Non: la fin ne justifie pas toujours, loin s’en faut, les moyens, à moins que l’Espagne ne se voie à nouveau hantée, comme cela semble être effectivement le cas aujourd’hui, par ses vieux démons, aux nauséabonds relents de dictature! Davantage: ce type d’autoritarisme ne fait qu’exacerber, tel un boomerang, le sentiment indépendantiste, y compris, à présent, chez les plus modérés des Catalans!

En attendant, c’est à un silence aussi coupable qu’incompréhensible, sinon pour d’hypocrites et vils calculs d’opportunisme politico-économique, auquel l’Union européenne s’adonne ces dernières semaines en se taisant aussi lâchement, dans toutes les langues, sur cette odieuse répression s’abattant aujourd’hui sur ceux que toute authentique conscience démocratique ne peut plus désormais considérer que comme, selon les cas, des prisonniers ou des réfugiés politiques.
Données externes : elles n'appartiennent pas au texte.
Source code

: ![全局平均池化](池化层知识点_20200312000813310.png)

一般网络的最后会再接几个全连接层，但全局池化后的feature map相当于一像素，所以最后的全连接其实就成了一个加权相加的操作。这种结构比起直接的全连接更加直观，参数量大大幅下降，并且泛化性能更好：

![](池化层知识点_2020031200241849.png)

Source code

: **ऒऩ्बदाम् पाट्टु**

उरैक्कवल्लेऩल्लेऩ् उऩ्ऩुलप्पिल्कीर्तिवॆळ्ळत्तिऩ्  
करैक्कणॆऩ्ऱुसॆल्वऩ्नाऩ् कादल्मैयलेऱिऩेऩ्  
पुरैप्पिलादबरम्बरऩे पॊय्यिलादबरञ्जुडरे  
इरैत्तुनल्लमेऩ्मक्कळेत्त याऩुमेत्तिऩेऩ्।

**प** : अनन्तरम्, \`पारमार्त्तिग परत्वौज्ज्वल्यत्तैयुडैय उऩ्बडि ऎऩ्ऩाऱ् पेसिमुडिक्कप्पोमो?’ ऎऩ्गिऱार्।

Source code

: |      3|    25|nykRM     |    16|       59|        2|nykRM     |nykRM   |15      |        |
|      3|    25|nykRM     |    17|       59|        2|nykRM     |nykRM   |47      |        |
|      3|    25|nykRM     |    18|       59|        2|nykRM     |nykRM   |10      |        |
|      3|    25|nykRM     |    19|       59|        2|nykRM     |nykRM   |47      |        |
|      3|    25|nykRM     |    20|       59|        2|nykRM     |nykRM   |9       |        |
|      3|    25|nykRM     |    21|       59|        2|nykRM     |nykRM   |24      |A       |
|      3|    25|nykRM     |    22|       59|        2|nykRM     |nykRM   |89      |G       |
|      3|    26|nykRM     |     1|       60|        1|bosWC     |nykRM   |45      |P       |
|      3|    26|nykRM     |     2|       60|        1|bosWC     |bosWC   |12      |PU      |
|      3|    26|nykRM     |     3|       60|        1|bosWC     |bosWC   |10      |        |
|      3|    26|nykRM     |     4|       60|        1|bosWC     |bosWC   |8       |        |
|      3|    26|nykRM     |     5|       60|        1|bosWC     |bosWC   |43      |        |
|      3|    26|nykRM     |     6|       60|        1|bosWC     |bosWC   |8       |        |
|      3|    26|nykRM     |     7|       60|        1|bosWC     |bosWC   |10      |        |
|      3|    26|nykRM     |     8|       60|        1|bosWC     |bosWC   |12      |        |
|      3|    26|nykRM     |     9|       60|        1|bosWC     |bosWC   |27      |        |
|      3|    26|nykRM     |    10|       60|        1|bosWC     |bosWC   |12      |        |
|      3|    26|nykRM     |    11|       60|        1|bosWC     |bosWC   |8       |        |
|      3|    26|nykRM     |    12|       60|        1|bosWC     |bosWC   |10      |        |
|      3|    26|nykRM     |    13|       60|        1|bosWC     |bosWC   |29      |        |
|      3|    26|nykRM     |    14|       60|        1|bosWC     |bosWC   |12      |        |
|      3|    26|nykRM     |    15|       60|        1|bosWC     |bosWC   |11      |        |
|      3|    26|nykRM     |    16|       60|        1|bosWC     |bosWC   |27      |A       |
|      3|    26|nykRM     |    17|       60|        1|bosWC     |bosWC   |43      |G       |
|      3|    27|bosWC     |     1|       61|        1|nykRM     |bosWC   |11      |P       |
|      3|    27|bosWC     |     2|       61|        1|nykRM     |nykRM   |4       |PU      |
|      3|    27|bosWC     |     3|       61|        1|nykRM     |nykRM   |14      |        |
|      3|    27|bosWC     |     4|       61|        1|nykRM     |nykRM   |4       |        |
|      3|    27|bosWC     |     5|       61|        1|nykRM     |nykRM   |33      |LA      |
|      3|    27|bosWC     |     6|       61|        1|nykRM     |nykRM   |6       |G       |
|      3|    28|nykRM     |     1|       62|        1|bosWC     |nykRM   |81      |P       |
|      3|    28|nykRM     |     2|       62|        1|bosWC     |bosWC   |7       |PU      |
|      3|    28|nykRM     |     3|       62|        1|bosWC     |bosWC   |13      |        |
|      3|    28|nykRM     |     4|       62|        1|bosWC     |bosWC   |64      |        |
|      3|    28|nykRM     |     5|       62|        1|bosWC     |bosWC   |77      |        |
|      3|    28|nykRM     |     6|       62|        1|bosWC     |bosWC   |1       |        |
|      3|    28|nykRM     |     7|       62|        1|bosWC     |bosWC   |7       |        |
Honte à l’Europe, qui, au regard de cette importante affaire, laquelle dépasse certes la seule personne de Carles Puigdemont, manque singulièrement de courage intellectuel tout autant que de noblesse morale, allant ainsi jusqu’à mettre en péril, au prétexte d’on ne sait quelle absurde logique de solidarité avec l’un des ses pays membres, sa crédibilité même, sinon, aux yeux de ses détracteurs, son avenir.

Liberté pour Puigdemont!

Que n’eût-on pas dit, crié au scandale et hurlé au fascisme, si d’aussi répréhensibles méthodes, pareil abus de pouvoir et semblables purges, avaient été l’infâme fait d’un pays extérieur la Russie de Poutine, par exemple à l’Union européenne? Le tollé aurait été, à juste titre, général! Mais non, à l’inverse dans le cas présent, et face à un premier ministre espagnol, Mariano Rajoy, qui s’abreuva pourtant à la mamelle du franquisme à l’aube de sa carrière politique, pas un mot, pas même un soupçon, fût-il du bout des lèvres, de condamnation! Un indécent, plus encore qu’irrationnel, deux poids deux mesures! Les intellectuels européens eux-mêmes, pourtant toujours prêts à s’introniser en donneurs de leçons en matière de droits de l’homme, demeurent, sur cet épineux dossier, étrangement muets.

L’Histoire, certes, jugera. Mais, pour l’heure, cette Europe que nous portons chevillée au cœur sera-t-elle encore longtemps complice, par sa veulerie tout autant que son aveuglement, de cette justice aux abjects accents de totalitarisme?

Reste à espérer, en d’aussi inéquitables conditions, et la sagesse aidant malgré l’avis pour le moins partial d’un procureur du Schleswig-Holstein, que l’Allemagne n’extradera finalement pas Puigdemont (que, je tiens à le préciser, je ne connais pas personnellement et dont je réprouve, bien évidemment, les malheureuses accointances parfois avec certains partis d’extrême-droite) vers cette Espagne dans laquelle tout humaniste digne de ce nom ne peut plus guère, ces derniers temps, se reconnaître!

* Daniel Salvatore Schiffer est philosophe, auteur, notamment, de „La Philosophie d’Emmanuel Levinas“ (Presses universitaires de France), „Oscar Wilde“ et „Lord Byron“ (Gallimard – Folio biographies), „Critique de la déraison pure La faillite intellectuelle des ’nouveaux philosophes‘ et de leurs épigones“ (François Bourin Editeur) et „Traité de la mort sublime L’art de mourir, de Socrate à David Bowie“ (Alma Editeur).